### Record set
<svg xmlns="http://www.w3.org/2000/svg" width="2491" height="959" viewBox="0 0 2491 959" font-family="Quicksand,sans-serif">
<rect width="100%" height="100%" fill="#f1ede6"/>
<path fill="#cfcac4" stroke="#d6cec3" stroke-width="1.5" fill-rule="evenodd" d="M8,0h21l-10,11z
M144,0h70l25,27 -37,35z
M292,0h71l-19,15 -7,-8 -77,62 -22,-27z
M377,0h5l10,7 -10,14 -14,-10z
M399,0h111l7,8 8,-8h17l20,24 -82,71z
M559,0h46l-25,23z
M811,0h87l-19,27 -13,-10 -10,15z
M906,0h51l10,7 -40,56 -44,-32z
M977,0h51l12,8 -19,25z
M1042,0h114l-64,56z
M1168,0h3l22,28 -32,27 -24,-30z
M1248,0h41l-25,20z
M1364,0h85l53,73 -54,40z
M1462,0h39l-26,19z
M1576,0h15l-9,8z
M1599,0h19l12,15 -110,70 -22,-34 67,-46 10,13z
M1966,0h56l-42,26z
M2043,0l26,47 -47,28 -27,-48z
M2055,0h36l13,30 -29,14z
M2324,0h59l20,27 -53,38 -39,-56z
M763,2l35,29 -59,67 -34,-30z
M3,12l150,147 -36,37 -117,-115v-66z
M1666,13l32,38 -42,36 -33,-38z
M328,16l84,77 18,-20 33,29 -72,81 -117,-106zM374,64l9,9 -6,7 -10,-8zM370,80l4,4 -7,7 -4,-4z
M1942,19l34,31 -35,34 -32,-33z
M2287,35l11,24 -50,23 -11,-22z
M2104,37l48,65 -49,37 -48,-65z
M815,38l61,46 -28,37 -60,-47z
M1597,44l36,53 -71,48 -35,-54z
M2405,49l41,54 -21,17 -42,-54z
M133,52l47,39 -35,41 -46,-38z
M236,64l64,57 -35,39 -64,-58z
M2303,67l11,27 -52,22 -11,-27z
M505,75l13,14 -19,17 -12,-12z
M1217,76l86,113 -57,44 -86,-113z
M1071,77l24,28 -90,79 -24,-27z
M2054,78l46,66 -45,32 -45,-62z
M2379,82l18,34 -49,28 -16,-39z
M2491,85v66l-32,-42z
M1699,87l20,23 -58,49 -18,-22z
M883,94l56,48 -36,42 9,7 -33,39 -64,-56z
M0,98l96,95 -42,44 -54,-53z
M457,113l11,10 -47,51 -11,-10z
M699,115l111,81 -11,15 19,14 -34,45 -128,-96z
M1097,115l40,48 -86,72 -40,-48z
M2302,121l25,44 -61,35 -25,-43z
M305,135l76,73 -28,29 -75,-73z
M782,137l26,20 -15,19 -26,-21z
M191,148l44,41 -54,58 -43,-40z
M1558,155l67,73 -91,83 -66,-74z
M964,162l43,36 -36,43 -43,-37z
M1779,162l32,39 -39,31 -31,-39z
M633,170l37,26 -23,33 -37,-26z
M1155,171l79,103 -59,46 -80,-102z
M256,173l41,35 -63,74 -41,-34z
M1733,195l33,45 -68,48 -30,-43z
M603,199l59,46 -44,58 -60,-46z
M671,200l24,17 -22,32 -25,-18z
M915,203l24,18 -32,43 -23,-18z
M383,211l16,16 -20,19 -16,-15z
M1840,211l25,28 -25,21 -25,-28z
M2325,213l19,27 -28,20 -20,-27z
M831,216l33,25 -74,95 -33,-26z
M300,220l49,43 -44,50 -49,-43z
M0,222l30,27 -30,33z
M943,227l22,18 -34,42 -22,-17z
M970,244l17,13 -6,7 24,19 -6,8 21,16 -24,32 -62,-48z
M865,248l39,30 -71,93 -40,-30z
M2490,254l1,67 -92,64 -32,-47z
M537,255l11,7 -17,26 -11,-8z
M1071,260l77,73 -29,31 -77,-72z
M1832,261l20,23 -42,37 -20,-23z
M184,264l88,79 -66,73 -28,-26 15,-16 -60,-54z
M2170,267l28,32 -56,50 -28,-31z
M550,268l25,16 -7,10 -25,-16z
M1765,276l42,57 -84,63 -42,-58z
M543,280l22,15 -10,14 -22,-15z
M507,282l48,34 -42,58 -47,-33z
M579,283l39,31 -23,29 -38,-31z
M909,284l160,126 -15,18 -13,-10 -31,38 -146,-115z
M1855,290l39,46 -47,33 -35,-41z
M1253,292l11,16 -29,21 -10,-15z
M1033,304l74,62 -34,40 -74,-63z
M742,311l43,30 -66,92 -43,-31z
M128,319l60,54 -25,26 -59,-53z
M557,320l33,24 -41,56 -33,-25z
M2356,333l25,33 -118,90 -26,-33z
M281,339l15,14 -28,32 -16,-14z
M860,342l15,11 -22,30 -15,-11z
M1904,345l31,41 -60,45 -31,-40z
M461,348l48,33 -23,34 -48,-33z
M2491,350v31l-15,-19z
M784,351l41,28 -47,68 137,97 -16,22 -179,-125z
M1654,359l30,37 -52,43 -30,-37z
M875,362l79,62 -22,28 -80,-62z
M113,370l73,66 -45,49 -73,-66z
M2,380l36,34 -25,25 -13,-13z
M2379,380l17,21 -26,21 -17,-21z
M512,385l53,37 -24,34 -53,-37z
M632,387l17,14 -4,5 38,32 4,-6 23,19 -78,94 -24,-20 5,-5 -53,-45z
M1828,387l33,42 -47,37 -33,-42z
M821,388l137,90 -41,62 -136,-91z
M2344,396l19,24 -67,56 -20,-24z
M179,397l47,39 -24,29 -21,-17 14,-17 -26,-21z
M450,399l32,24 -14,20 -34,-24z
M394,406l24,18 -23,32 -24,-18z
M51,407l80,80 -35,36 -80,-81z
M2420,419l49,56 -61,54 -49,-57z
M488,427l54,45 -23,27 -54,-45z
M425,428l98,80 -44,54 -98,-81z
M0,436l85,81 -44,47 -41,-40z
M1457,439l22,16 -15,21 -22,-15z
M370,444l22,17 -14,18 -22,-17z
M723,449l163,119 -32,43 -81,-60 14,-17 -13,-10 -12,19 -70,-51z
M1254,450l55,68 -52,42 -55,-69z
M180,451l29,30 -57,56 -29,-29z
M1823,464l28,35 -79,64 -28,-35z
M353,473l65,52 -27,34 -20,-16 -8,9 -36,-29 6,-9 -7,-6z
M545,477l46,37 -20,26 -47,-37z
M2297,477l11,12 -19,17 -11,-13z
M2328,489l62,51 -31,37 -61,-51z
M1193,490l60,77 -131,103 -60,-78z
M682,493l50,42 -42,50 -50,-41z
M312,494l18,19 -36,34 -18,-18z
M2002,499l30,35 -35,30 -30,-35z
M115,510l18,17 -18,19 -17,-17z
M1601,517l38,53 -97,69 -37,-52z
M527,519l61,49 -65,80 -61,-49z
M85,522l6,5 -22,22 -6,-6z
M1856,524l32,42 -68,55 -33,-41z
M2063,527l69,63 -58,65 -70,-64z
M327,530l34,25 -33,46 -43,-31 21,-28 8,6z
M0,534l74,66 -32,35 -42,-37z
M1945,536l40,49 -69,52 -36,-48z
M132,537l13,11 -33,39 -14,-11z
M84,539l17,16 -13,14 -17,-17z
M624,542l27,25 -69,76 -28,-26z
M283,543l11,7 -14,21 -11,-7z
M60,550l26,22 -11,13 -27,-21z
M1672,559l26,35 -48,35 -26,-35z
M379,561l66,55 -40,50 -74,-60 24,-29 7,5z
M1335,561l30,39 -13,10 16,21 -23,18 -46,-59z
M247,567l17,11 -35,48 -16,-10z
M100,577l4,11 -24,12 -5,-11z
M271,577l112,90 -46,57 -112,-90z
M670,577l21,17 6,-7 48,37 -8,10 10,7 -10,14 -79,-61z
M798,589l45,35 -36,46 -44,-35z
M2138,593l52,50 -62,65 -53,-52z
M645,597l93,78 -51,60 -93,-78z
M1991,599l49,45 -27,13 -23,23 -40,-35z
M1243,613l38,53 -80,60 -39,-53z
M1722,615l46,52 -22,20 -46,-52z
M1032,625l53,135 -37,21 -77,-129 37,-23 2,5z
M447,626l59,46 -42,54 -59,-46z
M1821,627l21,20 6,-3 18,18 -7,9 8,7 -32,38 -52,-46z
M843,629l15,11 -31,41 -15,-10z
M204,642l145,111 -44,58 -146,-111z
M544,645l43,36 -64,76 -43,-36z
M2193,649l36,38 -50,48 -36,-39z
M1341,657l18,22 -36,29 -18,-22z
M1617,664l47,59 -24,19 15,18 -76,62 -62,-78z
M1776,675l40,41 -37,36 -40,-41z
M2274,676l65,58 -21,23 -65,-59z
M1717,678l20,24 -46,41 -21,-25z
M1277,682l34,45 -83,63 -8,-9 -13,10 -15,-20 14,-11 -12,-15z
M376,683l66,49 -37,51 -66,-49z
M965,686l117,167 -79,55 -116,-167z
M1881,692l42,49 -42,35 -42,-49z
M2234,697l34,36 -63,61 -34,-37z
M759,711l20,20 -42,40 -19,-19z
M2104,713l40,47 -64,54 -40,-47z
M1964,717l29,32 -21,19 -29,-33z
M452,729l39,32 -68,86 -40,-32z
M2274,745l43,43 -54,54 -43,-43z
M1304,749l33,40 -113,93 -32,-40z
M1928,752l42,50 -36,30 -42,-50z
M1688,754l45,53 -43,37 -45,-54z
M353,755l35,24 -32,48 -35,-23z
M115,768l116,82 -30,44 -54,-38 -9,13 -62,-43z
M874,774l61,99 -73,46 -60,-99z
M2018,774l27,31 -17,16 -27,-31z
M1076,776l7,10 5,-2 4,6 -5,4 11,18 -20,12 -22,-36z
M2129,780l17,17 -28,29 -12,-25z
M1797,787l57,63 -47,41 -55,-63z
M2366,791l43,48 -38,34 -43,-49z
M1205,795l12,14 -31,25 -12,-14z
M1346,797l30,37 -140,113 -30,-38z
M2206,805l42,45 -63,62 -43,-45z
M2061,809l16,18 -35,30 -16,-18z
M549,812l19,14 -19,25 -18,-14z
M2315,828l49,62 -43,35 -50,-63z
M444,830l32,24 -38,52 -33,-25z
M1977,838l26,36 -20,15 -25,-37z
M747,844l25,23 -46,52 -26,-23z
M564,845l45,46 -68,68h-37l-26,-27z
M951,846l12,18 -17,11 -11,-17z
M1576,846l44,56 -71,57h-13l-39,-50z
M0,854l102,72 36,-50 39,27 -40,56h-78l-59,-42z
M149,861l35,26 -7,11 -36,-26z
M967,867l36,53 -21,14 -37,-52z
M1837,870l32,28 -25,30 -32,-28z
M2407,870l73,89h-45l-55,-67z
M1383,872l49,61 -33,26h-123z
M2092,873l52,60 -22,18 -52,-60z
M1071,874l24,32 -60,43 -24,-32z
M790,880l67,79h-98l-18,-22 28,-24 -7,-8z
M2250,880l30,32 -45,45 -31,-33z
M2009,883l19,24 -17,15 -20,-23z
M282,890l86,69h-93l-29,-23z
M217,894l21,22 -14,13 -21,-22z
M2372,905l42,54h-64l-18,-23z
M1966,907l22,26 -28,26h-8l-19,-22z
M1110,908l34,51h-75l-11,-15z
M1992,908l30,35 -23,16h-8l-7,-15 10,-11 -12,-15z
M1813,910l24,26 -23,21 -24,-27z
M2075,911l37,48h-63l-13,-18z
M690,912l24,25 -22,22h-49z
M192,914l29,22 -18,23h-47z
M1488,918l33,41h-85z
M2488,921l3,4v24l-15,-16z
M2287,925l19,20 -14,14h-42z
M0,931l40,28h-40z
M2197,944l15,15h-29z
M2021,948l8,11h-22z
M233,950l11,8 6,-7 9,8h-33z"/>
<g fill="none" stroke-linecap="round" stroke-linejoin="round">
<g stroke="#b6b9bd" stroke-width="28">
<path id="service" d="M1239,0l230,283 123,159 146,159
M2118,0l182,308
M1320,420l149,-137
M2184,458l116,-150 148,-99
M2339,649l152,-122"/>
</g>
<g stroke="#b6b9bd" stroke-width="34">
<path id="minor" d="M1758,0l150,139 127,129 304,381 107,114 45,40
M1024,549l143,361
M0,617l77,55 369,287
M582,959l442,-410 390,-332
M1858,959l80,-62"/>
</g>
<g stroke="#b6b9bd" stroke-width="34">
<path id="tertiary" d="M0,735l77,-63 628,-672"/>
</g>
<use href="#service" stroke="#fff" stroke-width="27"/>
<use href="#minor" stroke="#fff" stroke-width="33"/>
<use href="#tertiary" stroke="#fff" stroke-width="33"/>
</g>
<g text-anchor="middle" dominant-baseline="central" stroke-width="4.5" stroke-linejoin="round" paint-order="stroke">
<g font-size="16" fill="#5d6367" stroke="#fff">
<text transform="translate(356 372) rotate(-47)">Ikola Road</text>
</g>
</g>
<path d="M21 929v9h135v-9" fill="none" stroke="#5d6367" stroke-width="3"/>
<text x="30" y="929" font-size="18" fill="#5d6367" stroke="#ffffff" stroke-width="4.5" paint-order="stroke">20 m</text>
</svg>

### Work to complete
Please give an exact copy of the lines above, beginning with the line containing "M1904,345l31,41 -60,45 -31,-40z" and running through the line containing "M2344,396l19,24 -67,56 -20,-24z", and of no other lines.

### Exercise response
M1904,345l31,41 -60,45 -31,-40z
M461,348l48,33 -23,34 -48,-33z
M2491,350v31l-15,-19z
M784,351l41,28 -47,68 137,97 -16,22 -179,-125z
M1654,359l30,37 -52,43 -30,-37z
M875,362l79,62 -22,28 -80,-62z
M113,370l73,66 -45,49 -73,-66z
M2,380l36,34 -25,25 -13,-13z
M2379,380l17,21 -26,21 -17,-21z
M512,385l53,37 -24,34 -53,-37z
M632,387l17,14 -4,5 38,32 4,-6 23,19 -78,94 -24,-20 5,-5 -53,-45z
M1828,387l33,42 -47,37 -33,-42z
M821,388l137,90 -41,62 -136,-91z
M2344,396l19,24 -67,56 -20,-24z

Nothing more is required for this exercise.